We guide professionals in reflecting on their daily experiences with illness and death:


  1. The emotional vulnerability they face, including feelings of frustration, sadness, guilt, anxiety, depression, helplessness, anger, uncertainty, fear, and powerlessness.


  2. The phenomenon of projection, where the patient becomes a mirror of the professional’s own emotions and reactions.


  3. Themes such as identity, belonging, and problem-solving.


  4. Acceptance of limitations related to therapeutic obstinacy (the unjustified prolongation of diagnostic or therapeutic practices that do not benefit the patient in terms of healing or quality of life).


  5. Professional commitment, ethical competence, and compassion to prevent mistrust and isolation.


  6. Communication of information (cause, symptoms, treatment, process, prognosis) with attention to the environment, use of simple language, and respect for the patient’s decision to know or not know their condition in order to prevent the anxiety such information may cause in the short, medium, or long term.


  7. Use of empathetic phrases: “I understand this isn’t easy for you,” “I know this is new for you, you’ll understand more over time,” “We can talk about this again,” “Write down your questions and bring them to the next appointment.” Information may need to be repeated, as denial can make it difficult to process or may distort it, but the time invested helps prevent misunderstandings.

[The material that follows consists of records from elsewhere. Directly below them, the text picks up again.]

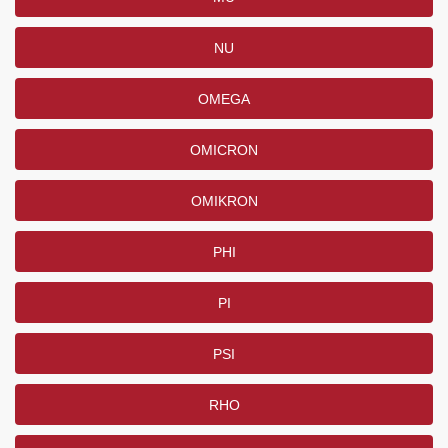
NU
OMEGA
OMICRON
OMIKRON
PHI
PI
PSI
RHO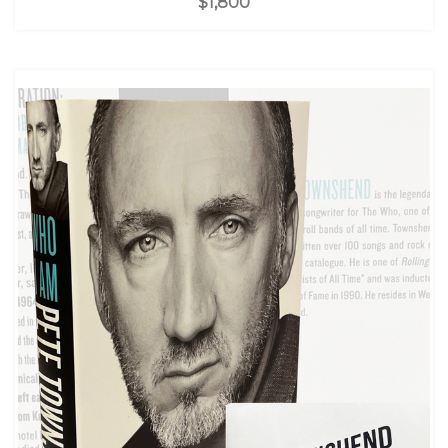
$1,800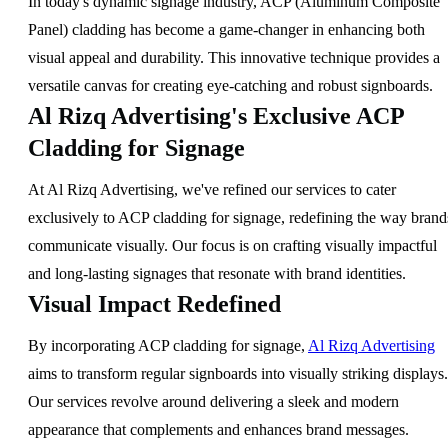
In today's dynamic signage industry, ACP (Aluminum Composite
Panel) cladding has become a game-changer in enhancing both
visual appeal and durability. This innovative technique provides a
versatile canvas for creating eye-catching and robust signboards.
Al Rizq Advertising's Exclusive ACP
Cladding for Signage
At Al Rizq Advertising, we've refined our services to cater
exclusively to ACP cladding for signage, redefining the way brand
communicate visually. Our focus is on crafting visually impactful
and long-lasting signages that resonate with brand identities.
Visual Impact Redefined
By incorporating ACP cladding for signage,
Al Rizq Advertising
aims to transform regular signboards into visually striking displays.
Our services revolve around delivering a sleek and modern
appearance that complements and enhances brand messages.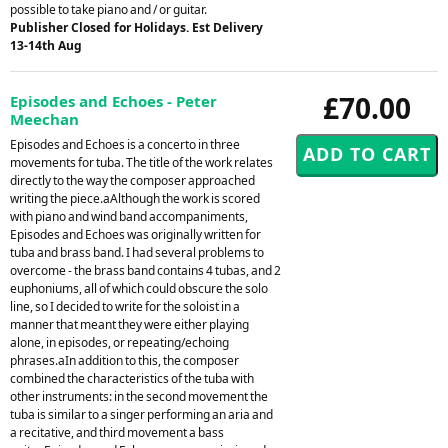
possible to take piano and / or guitar.
Publisher Closed for Holidays. Est Delivery
13-14th Aug
£70.00
Episodes and Echoes - Peter
Meechan
Episodes and Echoes is a concerto in three
movements for tuba. The title of the work relates
directly to the way the composer approached
writing the piece.aAlthough the work is scored
with piano and wind band accompaniments,
Episodes and Echoes was originally written for
tuba and brass band. I had several problems to
overcome - the brass band contains 4 tubas, and 2
euphoniums, all of which could obscure the solo
line, so I decided to write for the soloist in a
manner that meant they were either playing
alone, in episodes, or repeating/echoing
phrases.aIn addition to this, the composer
combined the characteristics of the tuba with
other instruments: in the second movement the
tuba is similar to a singer performing an aria and
a recitative, and third movement a bass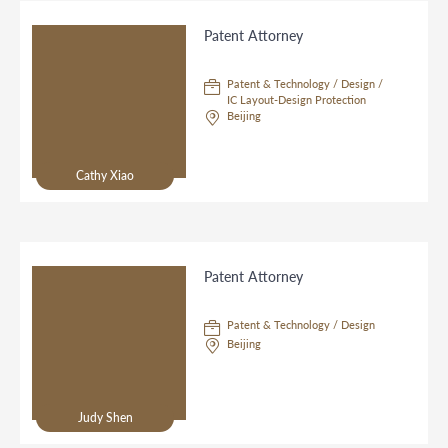
Patent Attorney
Patent & Technology / Design /
IC Layout-Design Protection
Beijing
Cathy Xiao
Patent Attorney
Patent & Technology / Design
Beijing
Judy Shen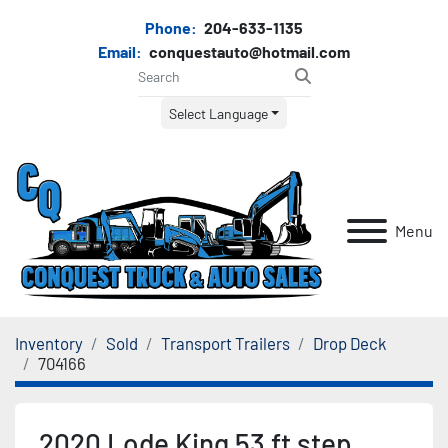
Phone:
204-633-1135
Email:
conquestauto@hotmail.com
Select Language
Menu
Inventory
Sold
Transport Trailers
Drop Deck
704166
2020 Lode King 53 ft step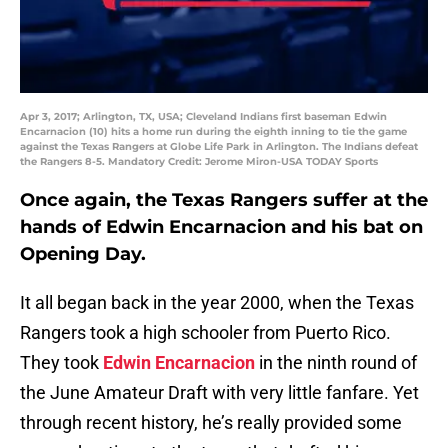
Apr 3, 2017; Arlington, TX, USA; Cleveland Indians first baseman Edwin
Encarnacion (10) hits a home run during the eighth inning to tie the game
against the Texas Rangers at Globe Life Park in Arlington. The Indians defeat
the Rangers 8-5. Mandatory Credit: Jerome Miron-USA TODAY Sports
Once again, the Texas Rangers suffer at the
hands of Edwin Encarnacion and his bat on
Opening Day.
It all began back in the year 2000, when the Texas
Rangers took a high schooler from Puerto Rico.
They took
Edwin Encarnacion
in the ninth round of
the June Amateur Draft with very little fanfare. Yet
through recent history, he’s really provided some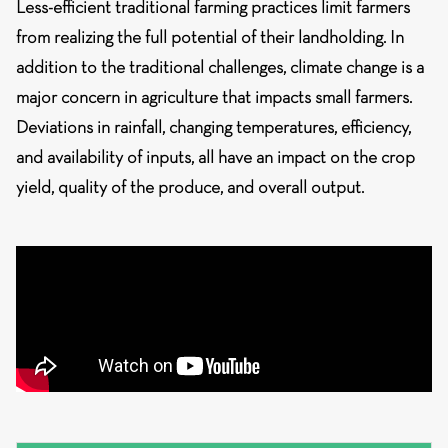
Less-efficient traditional farming practices limit farmers
from realizing the full potential of their landholding. In
addition to the traditional challenges, climate change is a
major concern in agriculture that impacts small farmers.
Deviations in rainfall, changing temperatures, efficiency,
and availability of inputs, all have an impact on the crop
yield, quality of the produce, and overall output.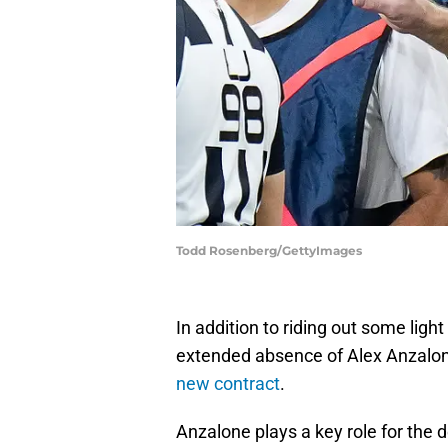
Todd Rosenberg/GettyImages
In addition to riding out some light
extended absence of Alex Anzalon
new contract
.
Anzalone plays a key role for the 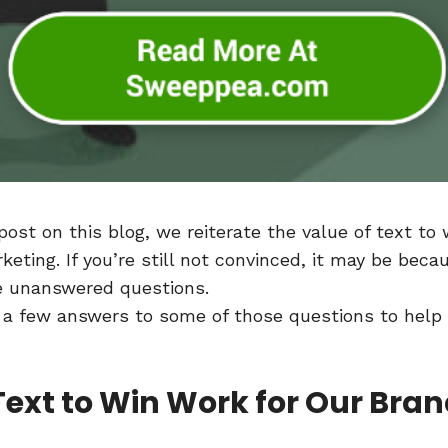
 post on this blog, we reiterate the value of text to
eting. If you’re still not convinced, it may be beca
ve unanswered questions.
 a few answers to some of those questions to help
 Text to Win Work for Our Bra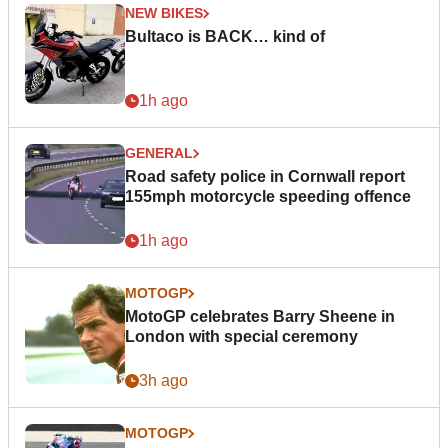
NEW BIKES
Bultaco is BACK… kind of
1h ago
GENERAL
Road safety police in Cornwall report
155mph motorcycle speeding offence
1h ago
MOTOGP
MotoGP celebrates Barry Sheene in
London with special ceremony
3h ago
MOTOGP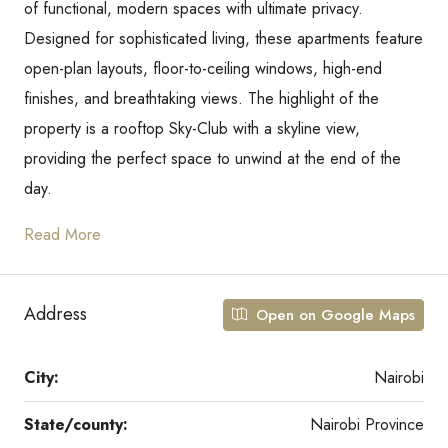
of functional, modern spaces with ultimate privacy.
Designed for sophisticated living, these apartments feature
open-plan layouts, floor-to-ceiling windows, high-end
finishes, and breathtaking views. The highlight of the
property is a rooftop Sky-Club with a skyline view,
providing the perfect space to unwind at the end of the
day.
Read More
Address
Open on Google Maps
City:
Nairobi
State/county:
Nairobi Province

  8. Consideration for the patient by improving assertive communication.


  9. Integration of the medical team by enhancing verbal and non-verbal communication among its members.


  10. Recognition of burnout symptoms (chronic fatigue, intolerance toward patients and colleagues, disinterest in work, stress, irritability, or depression) and risk factors (environmental, organizational, institutional, group and personal).